İşte gazeteci de böyle bir ruh hali içinde geçmişi seyrederken, en unutulmadık anılarım hangileridir diye sorgularken, nedense sık sık Benazir’i düşünürken, Zülfikar Ali Butto’nun kızını öldürdüler.
Epey yıl önce gazeteci de Benazir’in bir metre ötesinde hayati tehlike atlatmış olduğundan, ölüm haberini cool karşıladı.
Önce Benazir’in ölümünü "Pakistan’da demokrasiye darbe" diye yorumlayanları şaşkınlıkla dinledi, Pakistan’da demokrasi vardı da onun mu haberi yoktu, sonra Pakistan üzerinden verilen Rusya-ABD güç kavgasını, enerji dağıtım yolları üzerinde olmanın bedelini düşündü.
Ama gazeteci en çok Pakistan-Hint sınırındaki Moultan şehrinde yaşadığı hayatının en büyük travmasını hatırladı. 18 yıl önce, mesleğiyle ve hayatla muhasebeleşmesini yaptığı yere geri döndü.
* * *
Pakistan’da seçim var, Benazir aday.
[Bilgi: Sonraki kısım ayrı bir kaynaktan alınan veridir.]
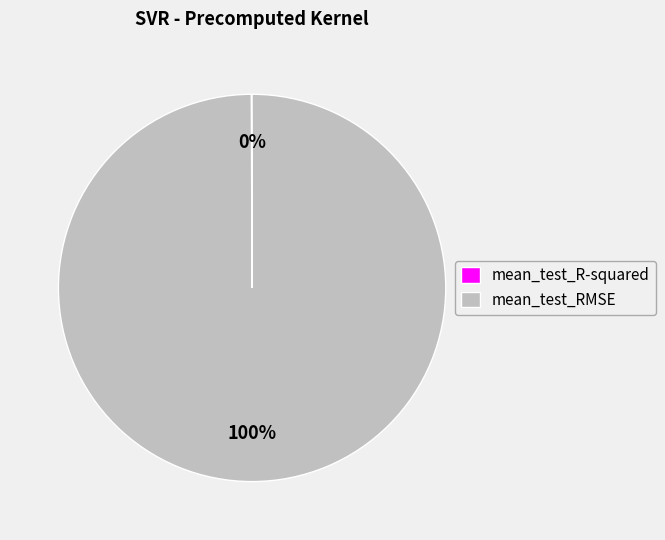

Which slice is the largest?

mean_test_RMSE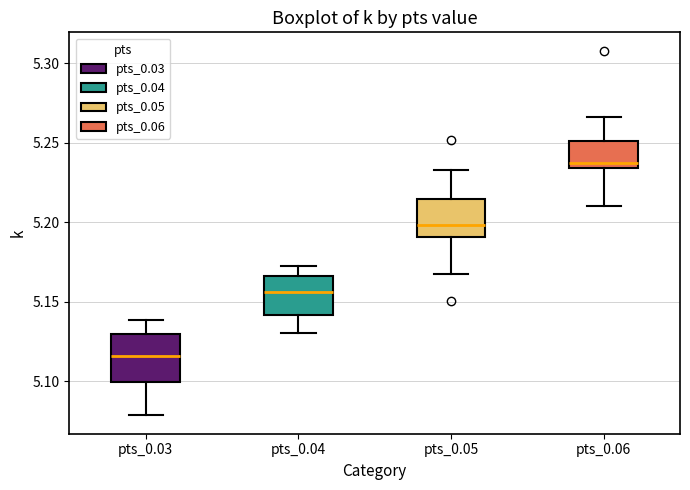

Reading left to right, transcribe this box plot: for each box, give where its median line is, the range the box spans, and where its two whiskers end, as read against the y-axis. The values are not printed on the chart, so give them approximately, as read against the axis.

pts_0.03: median 5.115, box 5.100 to 5.130, whiskers 5.080 to 5.140
pts_0.04: median 5.155, box 5.140 to 5.165, whiskers 5.130 to 5.170
pts_0.05: median 5.200, box 5.190 to 5.215, whiskers 5.165 to 5.235
pts_0.06: median 5.235 (just above the box's lower edge), box 5.235 to 5.250, whiskers 5.210 to 5.265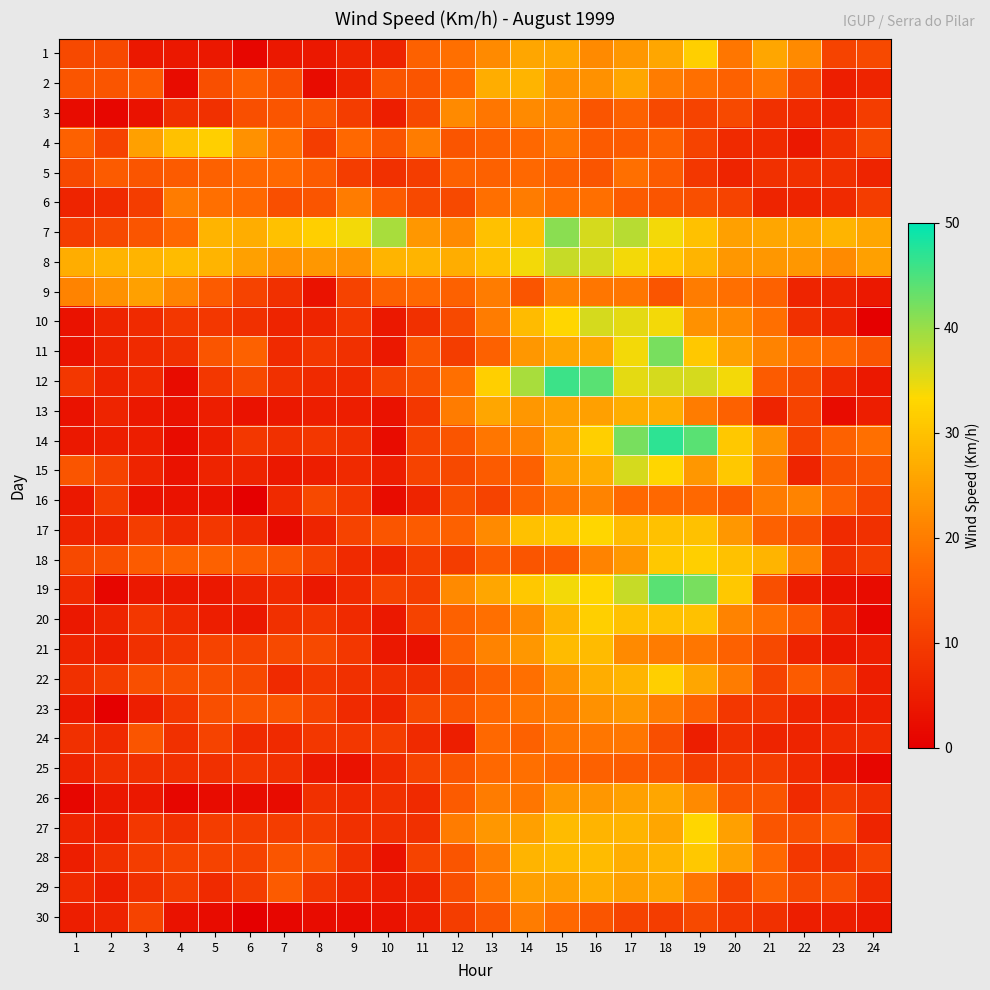

At how many categories does at least one series exceed 32?

9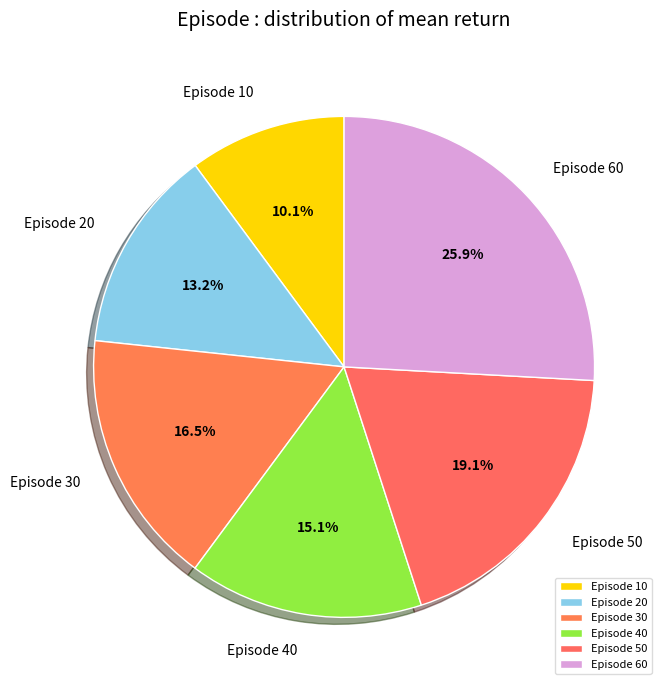

Which slice is the smallest?

Episode 10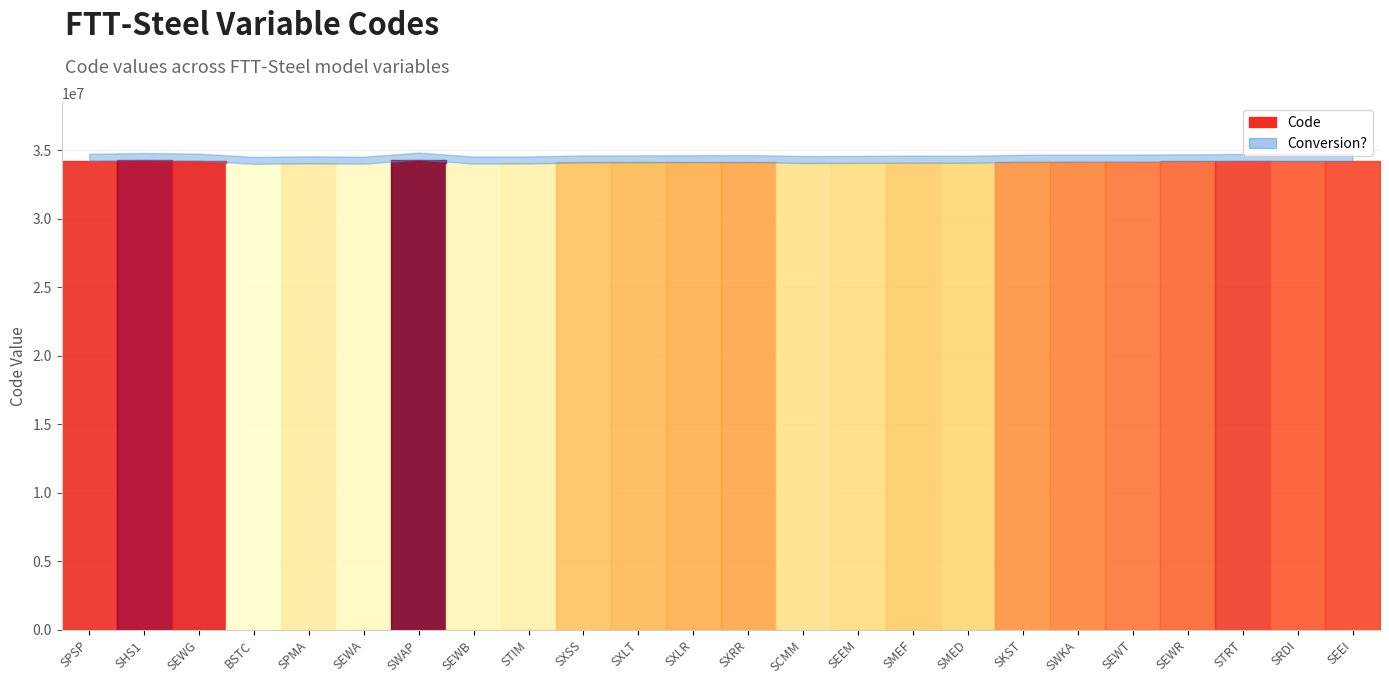

At which category is the sum across all series the highest?

SWAP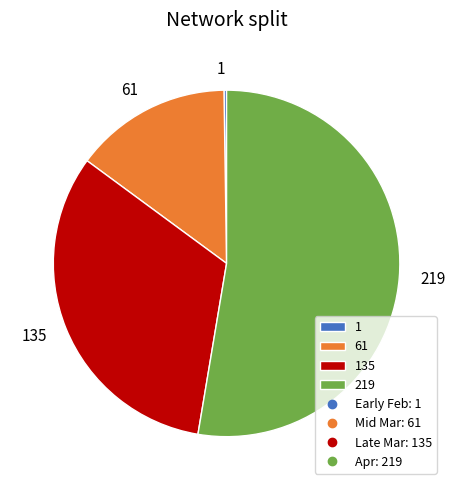

Is there any slice that represents more than half of the pie?

Yes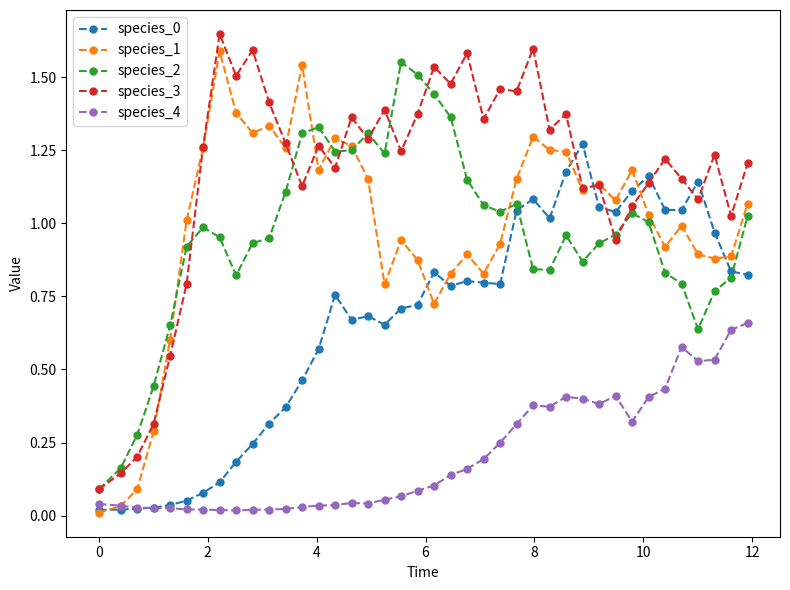

Which series has the largest total across all categories?

species_3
Birisi gidip röportaj yapmalı onunla, istihbarattaki arkadaş dil de biliyor, kadın kadına konuşurlar hem de, onu gönderelim. Genç muhabir Pakistan nasıl bir yer, orada kim var tanıdık, hiç düşünmüyor. Butto’nun Karaçi ofisini arıyor, randevuyu alıyor ve elinde fotoğraf makinesi atlıyor uçağa.
Karaçi’deki bir haftanın sonunda orada randevu kavramının henüz yerleşmediğini anlıyor. O vakit ne yapmalı? Benazir’in özel kalemi, "En iyisi Moultan’a git, Benazir de oraya gelecek, uçaktan inince görüştürürüz seni" diyor. Gazeteci Moultan’a gidiyor. Benazir’i karşılamak için 300 bin kişinin yola döküleceğini, yattığı otelde ise önceki gece bir İngiliz sosyoloğun odasında öldürüldüğünü öğreniyor.
Ertesi gün havaalanına doğru aynı takside dev gibi iki Amerikalı kameramanla yola çıkıyor. Bunlar korur beni diye düşünüyor. Ama yol tıkanıyor, kameramanlar iniyor. Gazeteci kalabalığın içinde önce kayboluyor. Binlerce kişinin içinde tek kadın, sürekli tacize uğruyor. Nasılsa konvoyun tam yanına geliyor, Benazir’e "Beni alın" diye işaret ediyor, ama konvoy durmuyor.
Konvoyun peşinden koşuyor, bir eve girdiklerini görüyor, evin bahçesinde kalabalığı yararak ilerliyor, izdihamdan cam kapı kırılıyor, o sırada kalabalık gazeteciyi sıkıştırıp üstünü başını parçalamaya kalkıyor. Gazeteci kırık camların arasından üzerinde Long Live Butto yazan tişört giymiş korumayı görüyor, o yazının üzerine kafa atıyor, kendini içerde buluyor. Oxford mezunu basın danışmanı gazeteciye su getiriyor.
Röpörtaj yapılıyor, resim çekiliyor, bu sefer gazeteci de konvoyda, çocuklar araçların üzerinde salkım saçak, sürekli kazalar oluyor, çocukların kemik çatırtılarının sesini duyuyor gazeteci.
Benazir makyajını tazeliyor, kürsüye çıkıyor. Gazeteci Pakistan’da ölümle hayatın her yerden daha yakın durduklarını görüyor. Ülkesine dönüyor, toprağı öpüyor. Röportaj Zeynep Göğüş imzasıyla bire manşet oluyor.